Reproduce exactly the line with "玉山績效管理制度旨在落實玉山整體發展策略，透過單" and the lines after it. Stop at the last line of the data and include nothing else.

** Records provided follows **

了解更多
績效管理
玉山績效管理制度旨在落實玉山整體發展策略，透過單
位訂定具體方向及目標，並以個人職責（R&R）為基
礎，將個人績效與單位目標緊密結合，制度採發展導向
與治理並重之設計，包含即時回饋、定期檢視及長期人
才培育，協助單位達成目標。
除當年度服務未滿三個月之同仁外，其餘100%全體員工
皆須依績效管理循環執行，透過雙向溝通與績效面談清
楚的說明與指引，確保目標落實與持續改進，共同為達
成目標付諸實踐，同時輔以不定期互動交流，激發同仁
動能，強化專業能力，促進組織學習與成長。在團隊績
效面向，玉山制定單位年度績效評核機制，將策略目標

** End of Records provided **

Output>
玉山績效管理制度旨在落實玉山整體發展策略，透過單
位訂定具體方向及目標，並以個人職責（R&R）為基
礎，將個人績效與單位目標緊密結合，制度採發展導向
與治理並重之設計，包含即時回饋、定期檢視及長期人
才培育，協助單位達成目標。
除當年度服務未滿三個月之同仁外，其餘100%全體員工
皆須依績效管理循環執行，透過雙向溝通與績效面談清
楚的說明與指引，確保目標落實與持續改進，共同為達
成目標付諸實踐，同時輔以不定期互動交流，激發同仁
動能，強化專業能力，促進組織學習與成長。在團隊績
效面向，玉山制定單位年度績效評核機制，將策略目標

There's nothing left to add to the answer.